From the material below, pick out each line that contains the string "registrů" and copy it in full.

__Records to process__:
*** Begin section ***
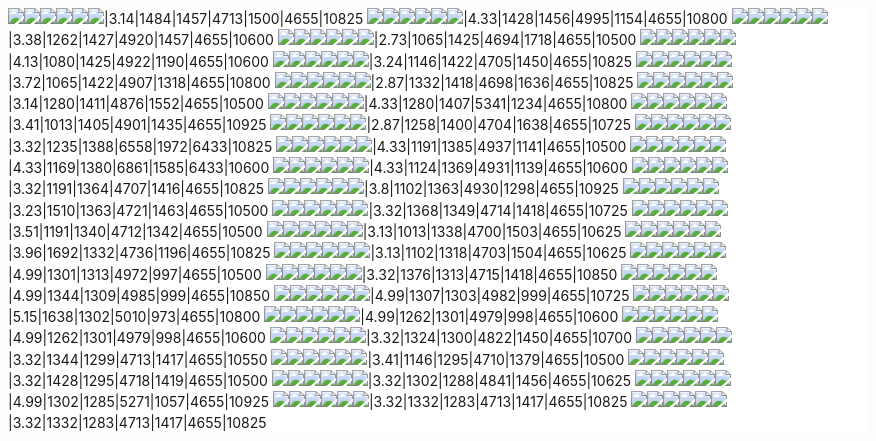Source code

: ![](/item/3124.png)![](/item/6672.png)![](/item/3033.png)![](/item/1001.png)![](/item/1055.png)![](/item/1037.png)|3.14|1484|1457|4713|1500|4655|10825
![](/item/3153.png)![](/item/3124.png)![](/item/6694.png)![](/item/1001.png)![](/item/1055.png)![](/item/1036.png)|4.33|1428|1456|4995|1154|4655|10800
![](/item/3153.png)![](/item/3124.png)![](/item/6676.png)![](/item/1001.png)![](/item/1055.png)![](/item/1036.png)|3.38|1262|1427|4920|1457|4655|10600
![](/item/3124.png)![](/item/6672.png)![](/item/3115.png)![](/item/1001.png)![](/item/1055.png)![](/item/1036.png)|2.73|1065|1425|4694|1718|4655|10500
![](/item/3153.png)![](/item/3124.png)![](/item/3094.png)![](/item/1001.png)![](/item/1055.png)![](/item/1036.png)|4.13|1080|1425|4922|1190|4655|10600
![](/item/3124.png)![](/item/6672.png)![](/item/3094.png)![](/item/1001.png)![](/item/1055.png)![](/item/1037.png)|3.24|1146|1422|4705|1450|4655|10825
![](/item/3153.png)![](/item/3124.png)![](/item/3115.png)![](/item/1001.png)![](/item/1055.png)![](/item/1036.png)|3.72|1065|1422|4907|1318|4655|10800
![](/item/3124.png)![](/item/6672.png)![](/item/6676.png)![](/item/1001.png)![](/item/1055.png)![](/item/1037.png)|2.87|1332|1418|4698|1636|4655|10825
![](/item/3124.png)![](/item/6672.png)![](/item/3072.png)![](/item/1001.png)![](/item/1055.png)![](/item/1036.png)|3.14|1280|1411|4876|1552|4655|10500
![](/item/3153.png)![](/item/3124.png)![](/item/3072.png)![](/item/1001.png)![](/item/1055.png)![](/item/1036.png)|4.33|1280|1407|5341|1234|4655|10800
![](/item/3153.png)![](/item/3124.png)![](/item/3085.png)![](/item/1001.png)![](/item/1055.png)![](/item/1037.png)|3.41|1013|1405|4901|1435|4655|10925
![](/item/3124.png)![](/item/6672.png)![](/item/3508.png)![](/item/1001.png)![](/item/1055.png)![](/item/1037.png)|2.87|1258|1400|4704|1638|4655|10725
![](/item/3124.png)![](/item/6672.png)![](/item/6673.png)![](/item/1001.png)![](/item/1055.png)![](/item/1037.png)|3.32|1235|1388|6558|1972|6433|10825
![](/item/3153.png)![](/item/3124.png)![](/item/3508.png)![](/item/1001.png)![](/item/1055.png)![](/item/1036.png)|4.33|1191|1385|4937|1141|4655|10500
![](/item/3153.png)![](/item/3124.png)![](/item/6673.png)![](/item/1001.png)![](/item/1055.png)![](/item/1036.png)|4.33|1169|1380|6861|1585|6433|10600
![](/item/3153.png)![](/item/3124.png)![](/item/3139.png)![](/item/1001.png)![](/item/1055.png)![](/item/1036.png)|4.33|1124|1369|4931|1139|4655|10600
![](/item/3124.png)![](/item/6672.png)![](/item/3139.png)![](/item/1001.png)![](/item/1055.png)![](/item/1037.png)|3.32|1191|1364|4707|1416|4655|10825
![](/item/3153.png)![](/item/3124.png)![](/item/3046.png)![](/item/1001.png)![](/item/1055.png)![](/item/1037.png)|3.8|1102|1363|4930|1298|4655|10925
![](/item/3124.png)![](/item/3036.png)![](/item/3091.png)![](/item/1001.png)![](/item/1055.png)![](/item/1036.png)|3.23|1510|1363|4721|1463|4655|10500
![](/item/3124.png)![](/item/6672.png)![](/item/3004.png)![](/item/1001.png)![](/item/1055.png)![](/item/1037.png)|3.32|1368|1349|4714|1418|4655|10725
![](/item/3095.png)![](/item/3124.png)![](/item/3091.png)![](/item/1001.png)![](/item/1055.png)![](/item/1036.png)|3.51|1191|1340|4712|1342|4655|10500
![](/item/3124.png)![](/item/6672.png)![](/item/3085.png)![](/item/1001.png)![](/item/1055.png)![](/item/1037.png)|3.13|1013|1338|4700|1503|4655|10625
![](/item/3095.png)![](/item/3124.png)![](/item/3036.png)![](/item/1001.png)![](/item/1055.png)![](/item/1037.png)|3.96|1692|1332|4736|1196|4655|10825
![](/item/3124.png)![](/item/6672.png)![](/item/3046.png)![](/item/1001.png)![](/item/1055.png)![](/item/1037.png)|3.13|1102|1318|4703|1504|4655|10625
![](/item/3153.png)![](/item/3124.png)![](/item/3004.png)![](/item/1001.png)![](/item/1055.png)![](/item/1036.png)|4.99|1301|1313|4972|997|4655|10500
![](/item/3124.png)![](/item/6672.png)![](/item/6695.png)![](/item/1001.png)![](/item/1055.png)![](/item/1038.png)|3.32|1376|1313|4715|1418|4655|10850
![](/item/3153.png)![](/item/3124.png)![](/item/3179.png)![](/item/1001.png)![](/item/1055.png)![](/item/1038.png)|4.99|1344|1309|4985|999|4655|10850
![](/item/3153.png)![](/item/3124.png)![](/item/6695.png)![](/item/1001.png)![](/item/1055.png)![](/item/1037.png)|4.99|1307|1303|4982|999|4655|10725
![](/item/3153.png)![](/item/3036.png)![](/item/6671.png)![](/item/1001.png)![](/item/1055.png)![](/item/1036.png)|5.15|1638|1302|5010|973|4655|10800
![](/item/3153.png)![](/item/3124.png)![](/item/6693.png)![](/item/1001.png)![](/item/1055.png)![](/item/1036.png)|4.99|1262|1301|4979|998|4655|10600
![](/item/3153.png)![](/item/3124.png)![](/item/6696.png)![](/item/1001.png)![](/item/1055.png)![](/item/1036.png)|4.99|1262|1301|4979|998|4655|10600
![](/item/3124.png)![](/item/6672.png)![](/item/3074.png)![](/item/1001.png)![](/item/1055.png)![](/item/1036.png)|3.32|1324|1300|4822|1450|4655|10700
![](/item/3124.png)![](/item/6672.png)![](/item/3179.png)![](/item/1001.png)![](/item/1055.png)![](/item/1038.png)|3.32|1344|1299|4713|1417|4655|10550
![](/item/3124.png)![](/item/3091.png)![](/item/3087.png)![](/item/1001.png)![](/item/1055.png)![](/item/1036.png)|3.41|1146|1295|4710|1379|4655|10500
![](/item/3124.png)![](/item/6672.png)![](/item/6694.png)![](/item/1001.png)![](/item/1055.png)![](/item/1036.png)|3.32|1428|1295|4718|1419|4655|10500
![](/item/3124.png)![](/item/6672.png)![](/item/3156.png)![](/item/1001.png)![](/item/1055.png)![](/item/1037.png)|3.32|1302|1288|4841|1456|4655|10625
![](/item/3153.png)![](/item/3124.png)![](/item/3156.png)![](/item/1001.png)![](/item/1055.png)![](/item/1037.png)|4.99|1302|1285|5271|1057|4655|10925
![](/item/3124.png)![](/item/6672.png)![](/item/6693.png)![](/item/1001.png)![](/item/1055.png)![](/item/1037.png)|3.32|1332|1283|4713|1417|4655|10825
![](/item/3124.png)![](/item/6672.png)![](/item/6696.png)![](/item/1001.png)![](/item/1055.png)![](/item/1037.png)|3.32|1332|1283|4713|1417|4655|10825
*** End section ***
*** Begin section ***
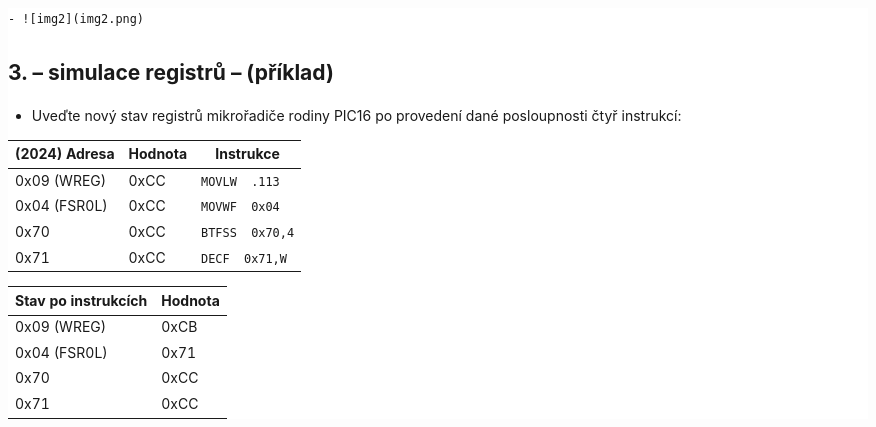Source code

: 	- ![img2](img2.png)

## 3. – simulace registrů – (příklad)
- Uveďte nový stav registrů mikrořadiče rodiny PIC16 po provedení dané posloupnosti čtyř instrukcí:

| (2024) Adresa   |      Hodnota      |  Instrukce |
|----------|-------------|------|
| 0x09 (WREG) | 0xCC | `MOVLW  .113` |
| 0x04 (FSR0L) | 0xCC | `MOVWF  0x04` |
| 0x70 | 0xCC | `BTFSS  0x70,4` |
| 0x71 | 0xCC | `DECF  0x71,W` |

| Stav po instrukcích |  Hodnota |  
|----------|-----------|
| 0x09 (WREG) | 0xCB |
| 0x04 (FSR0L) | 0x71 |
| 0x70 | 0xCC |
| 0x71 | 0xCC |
*** End section ***
__Answer below__:
## 3. – simulace registrů – (příklad)
- Uveďte nový stav registrů mikrořadiče rodiny PIC16 po provedení dané posloupnosti čtyř instrukcí:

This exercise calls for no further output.